Target Closes Four Stores, Cites Financial Performance

The retailer is closing locations in Florida, Georgia, Arizona, and California based on an analysis of their specific financial performances.

Target Closes Four Stores, Cites Financial Performance

Minneapolis-based retailer Target Corporation announced plans this week to close four store locations around the country—including a California location that has been open for 30 years.

The locations that are slated to close, including the year they opened, are:

• Leesburg, Florida, 1992
• Morrow, Georgia, 1996
• Chandler, Arizona, 1986
• Chula Vista, California, 1983

Target announced the Florida closing on Tuesday and announced the other three closings on Wednesday. All of the stores are slated to close on February 1, which marks the conclusion of the company’s 2013 fiscal year.

Although the company issued separate statements for each store closing, each release detailed an identical reason for the closures, noting that the decision followed “careful consideration of the financial performance and potential of this specific location.” (Target also announced four store closings last year.)

Despite its latest store closures, Target has expanded its overall footprint. Spokeswoman Molly Snyder said that the retailer opened 19 new U.S. locations this year, in addition to its expansion in Canada.

Snyder said that each of the stores that are closing employs about 80 to 100 employees. She noted that affected employees have the option to transfer to nearby store locations.

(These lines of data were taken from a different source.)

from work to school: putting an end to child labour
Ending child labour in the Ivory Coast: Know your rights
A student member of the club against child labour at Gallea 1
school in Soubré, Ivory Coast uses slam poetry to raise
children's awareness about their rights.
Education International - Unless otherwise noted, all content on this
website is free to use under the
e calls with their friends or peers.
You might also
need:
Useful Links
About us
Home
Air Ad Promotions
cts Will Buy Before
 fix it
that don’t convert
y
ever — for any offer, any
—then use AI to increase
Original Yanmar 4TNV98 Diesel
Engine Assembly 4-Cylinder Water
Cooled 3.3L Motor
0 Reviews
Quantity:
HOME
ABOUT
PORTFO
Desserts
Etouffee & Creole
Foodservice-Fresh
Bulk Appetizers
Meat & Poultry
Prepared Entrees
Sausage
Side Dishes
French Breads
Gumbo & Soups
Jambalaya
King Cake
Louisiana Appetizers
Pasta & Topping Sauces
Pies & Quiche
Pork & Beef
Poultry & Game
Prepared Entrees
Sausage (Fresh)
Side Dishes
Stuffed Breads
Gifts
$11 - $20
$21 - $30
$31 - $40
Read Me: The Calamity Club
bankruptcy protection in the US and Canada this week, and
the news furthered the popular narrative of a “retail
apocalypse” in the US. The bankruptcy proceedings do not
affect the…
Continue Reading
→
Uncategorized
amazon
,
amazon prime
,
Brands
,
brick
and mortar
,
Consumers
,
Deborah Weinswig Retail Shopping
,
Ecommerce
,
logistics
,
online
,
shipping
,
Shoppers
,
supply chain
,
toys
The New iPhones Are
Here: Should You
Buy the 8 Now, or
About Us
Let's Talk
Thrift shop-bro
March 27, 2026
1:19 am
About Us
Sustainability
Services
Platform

“The vast majority . . . they typically do choose to make that transfer,” Snyder told Twin Cities Business.

Target owns the vast majority of its retail locations. Snyder said that the properties would be actively marketed for sale.

Target currently operates a total of 1,888 retail stores: 1,797 in the United States and 91 locations in Canada. According to its most recent annual filing, Target operates 75 stores in Minnesota totaling 10.8 million square feet of retail space.

In its second quarter earnings report, which was released in August, Target reported a 2 percent uptick in revenue, but a 13.2 percent drop in profits. But Snyder said that the four stores are being closed based on specific analysis of those locations, not broader retail trends.

In October, Target laid off 150 of its corporate employees in the Twin Cities.

For its 2012 fiscal year, Target reported a profit of $3 billion on revenue of $73.3 billion.